#### Task statement
Turn all the rows below into a single numbered list with one line per entry. Omit the blank lines.

Collected data
»»

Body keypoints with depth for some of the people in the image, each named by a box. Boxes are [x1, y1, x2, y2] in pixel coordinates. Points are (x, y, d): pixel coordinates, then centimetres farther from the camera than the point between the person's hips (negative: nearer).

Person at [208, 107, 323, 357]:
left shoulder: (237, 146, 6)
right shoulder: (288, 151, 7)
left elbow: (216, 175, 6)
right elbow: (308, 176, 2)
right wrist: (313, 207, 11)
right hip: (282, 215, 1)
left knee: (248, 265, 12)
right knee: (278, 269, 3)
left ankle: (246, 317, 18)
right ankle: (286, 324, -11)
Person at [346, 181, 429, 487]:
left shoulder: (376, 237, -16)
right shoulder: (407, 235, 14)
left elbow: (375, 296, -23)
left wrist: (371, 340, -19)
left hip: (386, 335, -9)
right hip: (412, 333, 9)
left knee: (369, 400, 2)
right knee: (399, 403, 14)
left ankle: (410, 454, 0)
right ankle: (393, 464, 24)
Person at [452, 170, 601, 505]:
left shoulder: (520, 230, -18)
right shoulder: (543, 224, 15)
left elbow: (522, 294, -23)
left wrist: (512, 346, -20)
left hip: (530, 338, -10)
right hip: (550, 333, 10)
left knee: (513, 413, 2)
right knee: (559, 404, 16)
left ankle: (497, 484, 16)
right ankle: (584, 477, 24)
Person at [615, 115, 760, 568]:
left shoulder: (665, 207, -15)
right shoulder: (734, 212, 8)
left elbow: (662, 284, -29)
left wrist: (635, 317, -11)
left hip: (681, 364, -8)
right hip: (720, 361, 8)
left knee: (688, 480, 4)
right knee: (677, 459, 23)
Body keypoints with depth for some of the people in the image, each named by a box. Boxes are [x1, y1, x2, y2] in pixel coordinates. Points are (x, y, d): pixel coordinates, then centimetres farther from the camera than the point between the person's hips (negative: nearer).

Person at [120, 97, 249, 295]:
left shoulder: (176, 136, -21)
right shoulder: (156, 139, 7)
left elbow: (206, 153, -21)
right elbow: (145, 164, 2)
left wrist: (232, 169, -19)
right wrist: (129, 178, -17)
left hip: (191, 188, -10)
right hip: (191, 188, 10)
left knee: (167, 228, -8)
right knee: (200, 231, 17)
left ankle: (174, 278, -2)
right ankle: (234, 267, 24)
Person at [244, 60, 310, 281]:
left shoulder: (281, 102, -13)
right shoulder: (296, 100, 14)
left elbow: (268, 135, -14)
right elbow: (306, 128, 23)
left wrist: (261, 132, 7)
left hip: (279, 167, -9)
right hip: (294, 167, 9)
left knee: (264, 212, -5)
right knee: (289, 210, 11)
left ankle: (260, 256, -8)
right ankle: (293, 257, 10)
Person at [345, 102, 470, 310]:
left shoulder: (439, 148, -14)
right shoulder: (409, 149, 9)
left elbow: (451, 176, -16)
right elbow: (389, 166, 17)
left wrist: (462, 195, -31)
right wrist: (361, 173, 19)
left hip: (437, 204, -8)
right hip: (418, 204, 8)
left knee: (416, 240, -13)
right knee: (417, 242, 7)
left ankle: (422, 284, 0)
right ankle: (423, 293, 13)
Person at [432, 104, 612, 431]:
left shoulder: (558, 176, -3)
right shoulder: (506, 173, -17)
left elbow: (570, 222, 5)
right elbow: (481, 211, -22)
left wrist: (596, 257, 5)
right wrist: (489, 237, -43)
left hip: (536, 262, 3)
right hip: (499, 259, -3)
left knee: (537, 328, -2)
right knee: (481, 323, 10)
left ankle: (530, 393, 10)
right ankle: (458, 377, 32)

««

#### Answer to the exercise
1. Body keypoints with depth for some of the people in the image, each named by a box. Boxes are [x1, y1, x2, y2] in pixel coordinates. Points are (x, y, d): pixel coordinates, then centimetres farther from the camera than the point between the person's hips (negative: nearer).
2. Person at [208, 107, 323, 357]:
3. left shoulder: (237, 146, 6)
4. right shoulder: (288, 151, 7)
5. left elbow: (216, 175, 6)
6. right elbow: (308, 176, 2)
7. right wrist: (313, 207, 11)
8. right hip: (282, 215, 1)
9. left knee: (248, 265, 12)
10. right knee: (278, 269, 3)
11. left ankle: (246, 317, 18)
12. right ankle: (286, 324, -11)
13. Person at [346, 181, 429, 487]:
14. left shoulder: (376, 237, -16)
15. right shoulder: (407, 235, 14)
16. left elbow: (375, 296, -23)
17. left wrist: (371, 340, -19)
18. left hip: (386, 335, -9)
19. right hip: (412, 333, 9)
20. left knee: (369, 400, 2)
21. right knee: (399, 403, 14)
22. left ankle: (410, 454, 0)
23. right ankle: (393, 464, 24)
24. Person at [452, 170, 601, 505]:
25. left shoulder: (520, 230, -18)
26. right shoulder: (543, 224, 15)
27. left elbow: (522, 294, -23)
28. left wrist: (512, 346, -20)
29. left hip: (530, 338, -10)
30. right hip: (550, 333, 10)
31. left knee: (513, 413, 2)
32. right knee: (559, 404, 16)
33. left ankle: (497, 484, 16)
34. right ankle: (584, 477, 24)
35. Person at [615, 115, 760, 568]:
36. left shoulder: (665, 207, -15)
37. right shoulder: (734, 212, 8)
38. left elbow: (662, 284, -29)
39. left wrist: (635, 317, -11)
40. left hip: (681, 364, -8)
41. right hip: (720, 361, 8)
42. left knee: (688, 480, 4)
43. right knee: (677, 459, 23)
44. Body keypoints with depth for some of the people in the image, each named by a box. Boxes are [x1, y1, x2, y2] in pixel coordinates. Points are (x, y, d): pixel coordinates, then centimetres farther from the camera than the point between the person's hips (negative: nearer).
45. Person at [120, 97, 249, 295]:
46. left shoulder: (176, 136, -21)
47. right shoulder: (156, 139, 7)
48. left elbow: (206, 153, -21)
49. right elbow: (145, 164, 2)
50. left wrist: (232, 169, -19)
51. right wrist: (129, 178, -17)
52. left hip: (191, 188, -10)
53. right hip: (191, 188, 10)
54. left knee: (167, 228, -8)
55. right knee: (200, 231, 17)
56. left ankle: (174, 278, -2)
57. right ankle: (234, 267, 24)
58. Person at [244, 60, 310, 281]:
59. left shoulder: (281, 102, -13)
60. right shoulder: (296, 100, 14)
61. left elbow: (268, 135, -14)
62. right elbow: (306, 128, 23)
63. left wrist: (261, 132, 7)
64. left hip: (279, 167, -9)
65. right hip: (294, 167, 9)
66. left knee: (264, 212, -5)
67. right knee: (289, 210, 11)
68. left ankle: (260, 256, -8)
69. right ankle: (293, 257, 10)
70. Person at [345, 102, 470, 310]:
71. left shoulder: (439, 148, -14)
72. right shoulder: (409, 149, 9)
73. left elbow: (451, 176, -16)
74. right elbow: (389, 166, 17)
75. left wrist: (462, 195, -31)
76. right wrist: (361, 173, 19)
77. left hip: (437, 204, -8)
78. right hip: (418, 204, 8)
79. left knee: (416, 240, -13)
80. right knee: (417, 242, 7)
81. left ankle: (422, 284, 0)
82. right ankle: (423, 293, 13)
83. Person at [432, 104, 612, 431]:
84. left shoulder: (558, 176, -3)
85. right shoulder: (506, 173, -17)
86. left elbow: (570, 222, 5)
87. right elbow: (481, 211, -22)
88. left wrist: (596, 257, 5)
89. right wrist: (489, 237, -43)
90. left hip: (536, 262, 3)
91. right hip: (499, 259, -3)
92. left knee: (537, 328, -2)
93. right knee: (481, 323, 10)
94. left ankle: (530, 393, 10)
95. right ankle: (458, 377, 32)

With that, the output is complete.